Even in the most successful and happiest of marriages couples fight. In fact, most experts agree that a few occasional disagreements usually aren’t a big deal, and in fact can often lead to a clearing of the air, and lead to improvements in the relationship.
However, couples fighting continuously, and especially how they fight, can have a serious impact on the emotional well-being of their children.
In most cases, a typical parental argument will have little or no negative effects on children. But when parents shout and are angry with each other, when they consistently withdraw or give each other the “silent treatment”, problems can and often do arise.
Studies have shown that from as young as six months, children who are exposed to consistent conflict have increased heart rates and stress hormone responses.

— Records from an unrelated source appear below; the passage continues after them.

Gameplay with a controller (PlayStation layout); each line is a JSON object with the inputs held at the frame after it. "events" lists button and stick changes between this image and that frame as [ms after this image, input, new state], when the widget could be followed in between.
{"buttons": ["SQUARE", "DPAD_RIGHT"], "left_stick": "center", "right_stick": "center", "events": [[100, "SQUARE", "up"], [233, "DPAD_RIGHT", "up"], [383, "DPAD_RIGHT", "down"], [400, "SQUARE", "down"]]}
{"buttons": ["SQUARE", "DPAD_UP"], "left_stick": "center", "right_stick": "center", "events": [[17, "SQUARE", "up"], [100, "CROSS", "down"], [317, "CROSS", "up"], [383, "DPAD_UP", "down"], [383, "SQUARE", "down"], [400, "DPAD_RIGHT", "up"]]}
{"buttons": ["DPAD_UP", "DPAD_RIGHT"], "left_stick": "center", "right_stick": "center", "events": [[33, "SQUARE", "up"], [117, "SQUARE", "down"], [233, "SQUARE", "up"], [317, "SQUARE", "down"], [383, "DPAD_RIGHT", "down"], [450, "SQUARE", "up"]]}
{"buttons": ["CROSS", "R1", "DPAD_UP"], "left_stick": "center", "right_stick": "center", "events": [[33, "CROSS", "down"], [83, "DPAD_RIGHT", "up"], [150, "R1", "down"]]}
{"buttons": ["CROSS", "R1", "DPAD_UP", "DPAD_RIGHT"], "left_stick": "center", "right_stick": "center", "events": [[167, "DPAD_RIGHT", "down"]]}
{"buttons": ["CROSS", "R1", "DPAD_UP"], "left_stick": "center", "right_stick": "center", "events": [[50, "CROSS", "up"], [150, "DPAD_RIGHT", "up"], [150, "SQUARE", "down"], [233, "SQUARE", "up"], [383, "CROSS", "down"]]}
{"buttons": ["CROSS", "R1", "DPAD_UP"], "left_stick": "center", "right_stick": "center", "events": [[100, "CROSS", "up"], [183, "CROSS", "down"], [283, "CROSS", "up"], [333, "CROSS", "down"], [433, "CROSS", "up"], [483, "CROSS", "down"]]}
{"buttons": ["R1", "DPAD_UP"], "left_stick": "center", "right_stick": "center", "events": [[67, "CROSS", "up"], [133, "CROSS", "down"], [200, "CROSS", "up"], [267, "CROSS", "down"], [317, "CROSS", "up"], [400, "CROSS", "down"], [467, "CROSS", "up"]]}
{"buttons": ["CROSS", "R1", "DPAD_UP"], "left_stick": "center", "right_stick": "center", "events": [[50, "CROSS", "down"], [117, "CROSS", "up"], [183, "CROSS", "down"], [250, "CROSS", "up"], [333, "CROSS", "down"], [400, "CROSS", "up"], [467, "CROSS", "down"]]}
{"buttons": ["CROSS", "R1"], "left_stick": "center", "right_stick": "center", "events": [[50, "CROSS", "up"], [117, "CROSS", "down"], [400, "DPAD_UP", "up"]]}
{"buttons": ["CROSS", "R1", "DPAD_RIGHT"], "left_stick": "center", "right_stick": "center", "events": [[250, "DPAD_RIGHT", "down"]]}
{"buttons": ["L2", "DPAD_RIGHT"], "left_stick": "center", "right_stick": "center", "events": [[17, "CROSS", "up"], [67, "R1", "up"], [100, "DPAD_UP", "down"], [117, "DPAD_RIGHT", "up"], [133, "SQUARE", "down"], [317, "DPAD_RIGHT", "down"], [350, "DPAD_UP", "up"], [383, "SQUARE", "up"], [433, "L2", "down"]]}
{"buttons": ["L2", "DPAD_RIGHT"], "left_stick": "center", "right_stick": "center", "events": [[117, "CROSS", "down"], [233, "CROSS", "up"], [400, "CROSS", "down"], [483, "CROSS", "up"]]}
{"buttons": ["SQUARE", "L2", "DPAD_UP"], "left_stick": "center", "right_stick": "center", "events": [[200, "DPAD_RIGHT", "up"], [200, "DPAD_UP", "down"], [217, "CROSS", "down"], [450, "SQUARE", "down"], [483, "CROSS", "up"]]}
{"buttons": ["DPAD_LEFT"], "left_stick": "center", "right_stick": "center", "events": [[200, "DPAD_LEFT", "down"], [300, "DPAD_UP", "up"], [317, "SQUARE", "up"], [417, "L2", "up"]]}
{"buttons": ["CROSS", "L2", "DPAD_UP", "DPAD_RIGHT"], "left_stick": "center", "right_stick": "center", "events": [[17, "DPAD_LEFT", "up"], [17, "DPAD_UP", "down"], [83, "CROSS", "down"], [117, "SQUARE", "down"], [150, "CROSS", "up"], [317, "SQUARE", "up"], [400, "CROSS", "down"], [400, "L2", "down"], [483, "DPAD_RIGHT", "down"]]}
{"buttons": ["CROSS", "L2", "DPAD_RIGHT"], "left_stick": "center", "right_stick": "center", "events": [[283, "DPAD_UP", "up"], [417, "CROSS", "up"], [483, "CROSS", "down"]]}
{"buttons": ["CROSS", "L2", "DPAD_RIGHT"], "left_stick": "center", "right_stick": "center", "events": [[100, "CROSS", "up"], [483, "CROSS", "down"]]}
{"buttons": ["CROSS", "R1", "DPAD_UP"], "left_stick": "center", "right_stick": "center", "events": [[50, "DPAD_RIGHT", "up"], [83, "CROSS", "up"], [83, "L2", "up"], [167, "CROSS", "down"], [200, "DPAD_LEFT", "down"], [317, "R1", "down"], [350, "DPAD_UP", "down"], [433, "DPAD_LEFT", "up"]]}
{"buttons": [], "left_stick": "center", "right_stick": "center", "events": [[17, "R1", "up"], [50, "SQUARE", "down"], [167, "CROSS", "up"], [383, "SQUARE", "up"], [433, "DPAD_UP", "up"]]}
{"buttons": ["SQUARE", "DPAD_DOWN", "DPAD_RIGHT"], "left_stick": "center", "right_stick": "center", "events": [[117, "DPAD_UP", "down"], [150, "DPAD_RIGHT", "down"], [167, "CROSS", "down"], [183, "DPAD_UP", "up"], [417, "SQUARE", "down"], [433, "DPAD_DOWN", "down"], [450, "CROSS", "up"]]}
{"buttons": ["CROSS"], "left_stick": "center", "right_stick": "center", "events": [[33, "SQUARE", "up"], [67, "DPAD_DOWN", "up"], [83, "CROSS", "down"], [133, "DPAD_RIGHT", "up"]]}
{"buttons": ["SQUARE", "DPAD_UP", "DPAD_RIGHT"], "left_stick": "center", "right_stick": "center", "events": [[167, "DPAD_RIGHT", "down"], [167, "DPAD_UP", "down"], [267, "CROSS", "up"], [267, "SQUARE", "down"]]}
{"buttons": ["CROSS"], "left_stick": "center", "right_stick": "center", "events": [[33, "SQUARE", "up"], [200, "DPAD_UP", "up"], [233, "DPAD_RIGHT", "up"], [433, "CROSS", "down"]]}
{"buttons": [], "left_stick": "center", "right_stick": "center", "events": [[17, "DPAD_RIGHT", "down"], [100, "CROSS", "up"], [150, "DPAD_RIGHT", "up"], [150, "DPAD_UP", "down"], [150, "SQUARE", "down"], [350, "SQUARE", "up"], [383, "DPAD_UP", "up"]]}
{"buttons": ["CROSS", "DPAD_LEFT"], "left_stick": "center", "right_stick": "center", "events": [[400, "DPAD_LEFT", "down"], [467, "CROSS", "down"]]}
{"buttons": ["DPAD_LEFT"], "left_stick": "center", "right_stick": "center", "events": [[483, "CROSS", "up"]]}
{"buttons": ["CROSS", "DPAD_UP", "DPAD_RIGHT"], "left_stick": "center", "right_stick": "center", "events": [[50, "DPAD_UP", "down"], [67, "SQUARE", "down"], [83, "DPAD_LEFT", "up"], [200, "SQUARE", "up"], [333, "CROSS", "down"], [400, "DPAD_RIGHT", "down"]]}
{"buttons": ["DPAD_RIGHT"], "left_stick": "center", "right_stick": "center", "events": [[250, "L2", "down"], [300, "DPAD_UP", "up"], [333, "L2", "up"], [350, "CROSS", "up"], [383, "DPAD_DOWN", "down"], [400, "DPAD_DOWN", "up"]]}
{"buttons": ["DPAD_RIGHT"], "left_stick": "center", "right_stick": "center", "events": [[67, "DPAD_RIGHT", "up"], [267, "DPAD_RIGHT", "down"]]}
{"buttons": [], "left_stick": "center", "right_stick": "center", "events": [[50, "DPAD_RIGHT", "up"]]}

Infants, children, and adolescents can show signs of disrupted early brain development, sleep disturbance, anxiety, depression, and other serious emotional and behavioral problems as a result of living with severe or chronic inter-parental conflict.
Researchers believe high-conflict marriages take a toll on a child’s mental health for several reasons:
- Kids are emotionally insecure – Fighting undermines kids’ sense of security about the stability of the family. Children exposed to a lot of fighting may worry about divorce or wonder when one parent’s silent treatment is going to end. It can make it difficult for them to have a sense of normalcy in the family since fights may be unpredictable.
- The parent-child relationship may be affected – High-conflict situations are stressful for parents too. And a stressed-out parent might not spend a lot of time with kids. In addition, the quality of the relationship may be affected as it may be difficult for parents to show warmth and affection when they’re angry and upset with the other parent.
- Fighting creates a stressful environment – Overhearing frequent or intense fighting is stressful for kids. Stress can take a toll on their physical and psychological well-being and interfere with normal, healthy development.
When Does Fighting Become Problematic?
No matter the age of your children or whether you’re seeing effects of marital strife, take a close look at how you argue. Just because your fights don’t get physical doesn’t mean they aren’t harmful to your kids. Destructive disagreement tactics that could have a negative impact on children include:
- Threats of abandonment (such as threatening to leave the house or divorce)
- Any form of physical aggression (including throwing things or punching things in anger)
- Walking out or withdrawing from the argument
- Capitulation (giving into the other parent when there’s not really a solution)
Remember, that a spat or two doesn’t mean you’ve irreparably harmed your child. However, you might want to take a few steps to lessen the effects of what they saw and heard.
Indeed, studies have shown that children respond well when parents explain or resolve – in an appropriate way – what an argument was about. When parents successfully resolve arguments, children can learn important positive lessons that can help them navigate their own emotions and relationships beyond the family circle.
Helping parents understand how their relationships affect children’s development sets the stage for healthy children today – and healthy families in the future.